Nice place for a run
It was our second year staying at an Airbnb in the Lower East Side. With its scattering of overgrown community gardens, it is a different world. Katie drove in all the way, and, as an honorary New Yorker, successfully turned on her parking radar and found a spot in walking distance of our place on 9th street off Avenue C.

Due to street cleaning from 11 a.m. to 12:30 on Tuesday, someone would have to sit in the car and move out for the street cleaner, a New York routine in which I delight. Then the spot would be "good for tomorrow," meaning that we wouldn't have to sit in it or move it on Wednesday before our checkout.

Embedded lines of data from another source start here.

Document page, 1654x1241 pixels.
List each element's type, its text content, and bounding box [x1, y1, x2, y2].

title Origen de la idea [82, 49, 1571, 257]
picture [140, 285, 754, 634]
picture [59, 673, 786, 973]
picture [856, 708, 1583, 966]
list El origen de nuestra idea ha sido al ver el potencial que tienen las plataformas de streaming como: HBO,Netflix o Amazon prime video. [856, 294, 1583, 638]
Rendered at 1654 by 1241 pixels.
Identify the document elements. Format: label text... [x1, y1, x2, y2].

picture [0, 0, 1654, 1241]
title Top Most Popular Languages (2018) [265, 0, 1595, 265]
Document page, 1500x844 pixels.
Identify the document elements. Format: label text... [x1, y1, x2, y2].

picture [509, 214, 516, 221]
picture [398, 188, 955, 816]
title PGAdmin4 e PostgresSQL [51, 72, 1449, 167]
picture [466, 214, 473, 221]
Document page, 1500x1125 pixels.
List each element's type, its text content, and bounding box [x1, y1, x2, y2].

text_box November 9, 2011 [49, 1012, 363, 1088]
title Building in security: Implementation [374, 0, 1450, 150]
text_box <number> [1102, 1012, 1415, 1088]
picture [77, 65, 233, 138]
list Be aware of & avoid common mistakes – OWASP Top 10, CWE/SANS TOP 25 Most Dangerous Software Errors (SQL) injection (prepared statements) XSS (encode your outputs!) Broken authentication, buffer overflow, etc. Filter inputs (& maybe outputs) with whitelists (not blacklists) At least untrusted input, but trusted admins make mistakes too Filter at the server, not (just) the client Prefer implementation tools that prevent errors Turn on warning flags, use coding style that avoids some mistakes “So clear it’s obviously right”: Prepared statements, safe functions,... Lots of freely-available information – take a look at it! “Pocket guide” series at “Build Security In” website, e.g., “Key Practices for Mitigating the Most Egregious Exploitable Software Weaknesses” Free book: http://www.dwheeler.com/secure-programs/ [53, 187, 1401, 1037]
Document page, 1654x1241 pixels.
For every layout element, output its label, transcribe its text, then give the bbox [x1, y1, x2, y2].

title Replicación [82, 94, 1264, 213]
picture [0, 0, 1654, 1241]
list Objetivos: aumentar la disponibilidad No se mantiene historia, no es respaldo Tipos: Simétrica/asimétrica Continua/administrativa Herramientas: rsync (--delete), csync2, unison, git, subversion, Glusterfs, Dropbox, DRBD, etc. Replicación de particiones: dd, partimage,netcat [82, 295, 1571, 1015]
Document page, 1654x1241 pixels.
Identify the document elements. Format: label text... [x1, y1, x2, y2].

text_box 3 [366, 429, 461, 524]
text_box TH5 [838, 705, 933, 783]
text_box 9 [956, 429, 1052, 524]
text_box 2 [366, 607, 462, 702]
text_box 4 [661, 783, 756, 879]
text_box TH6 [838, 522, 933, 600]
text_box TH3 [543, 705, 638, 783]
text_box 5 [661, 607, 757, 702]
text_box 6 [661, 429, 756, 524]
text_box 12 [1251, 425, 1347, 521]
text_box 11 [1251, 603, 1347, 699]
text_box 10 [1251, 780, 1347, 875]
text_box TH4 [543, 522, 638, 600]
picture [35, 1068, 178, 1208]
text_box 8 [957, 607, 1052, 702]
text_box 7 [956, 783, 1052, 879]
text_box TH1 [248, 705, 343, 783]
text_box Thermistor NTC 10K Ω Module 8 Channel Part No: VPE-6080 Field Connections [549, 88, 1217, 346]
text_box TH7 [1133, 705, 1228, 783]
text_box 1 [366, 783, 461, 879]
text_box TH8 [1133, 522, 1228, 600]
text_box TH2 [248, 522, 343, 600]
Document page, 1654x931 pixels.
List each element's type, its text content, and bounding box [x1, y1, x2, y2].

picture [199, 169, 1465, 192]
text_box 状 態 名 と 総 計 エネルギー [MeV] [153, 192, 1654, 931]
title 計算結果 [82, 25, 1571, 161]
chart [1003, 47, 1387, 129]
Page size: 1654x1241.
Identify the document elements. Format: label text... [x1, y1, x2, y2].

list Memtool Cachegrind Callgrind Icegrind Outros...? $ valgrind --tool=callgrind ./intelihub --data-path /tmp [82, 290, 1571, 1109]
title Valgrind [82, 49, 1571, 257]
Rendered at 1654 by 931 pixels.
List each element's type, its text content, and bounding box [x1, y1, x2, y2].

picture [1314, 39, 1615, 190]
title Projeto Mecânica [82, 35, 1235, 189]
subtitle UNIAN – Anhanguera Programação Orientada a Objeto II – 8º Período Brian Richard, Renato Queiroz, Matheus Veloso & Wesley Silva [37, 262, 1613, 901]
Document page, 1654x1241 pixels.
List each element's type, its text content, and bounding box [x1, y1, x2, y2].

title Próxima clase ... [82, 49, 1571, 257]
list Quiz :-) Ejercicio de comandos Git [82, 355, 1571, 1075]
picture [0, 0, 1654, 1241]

Monday night after unpacking, we wandered around in some of my old stomping grounds in the West Village, ate dinner at a tapas restaurant and found dessert at a nearby patisserie. Being an old(er) person, the next day I woke up early and went for a run. Our place was conveniently located across the street from 9th Street Espresso, so I got up and got a coffee before heading the couple of blocks over to East River Park.

After doing the hilly Hot Chocolate 5K last month, I had an easy time jogging under the Williamsburg Bridge about three miles on the flat pathway with the beautiful views of the river. I feel so much better about everything when I can run without pain.

I made it to the car on time and got so engrossed in talking to a friend on the phone that I didn't notice that the street cleaner had pulled up behind me. The driver started honking. The idea is to pull out, wait for the street cleaner to pass, and then back in. But a car had pulled even with me and I couldn't get back in. Parking panic ensued. I zoomed around the block and got back in the space. But you still have to wait the whole time, so Katie came and took my place while I took a shower.

We had what my father called "free time" before meeting for dinner and going to the show. We were a little disappointed afterwards that Rannells didn't come to the stage door with some of the other performers, but we got over it with cheesecake afterwards.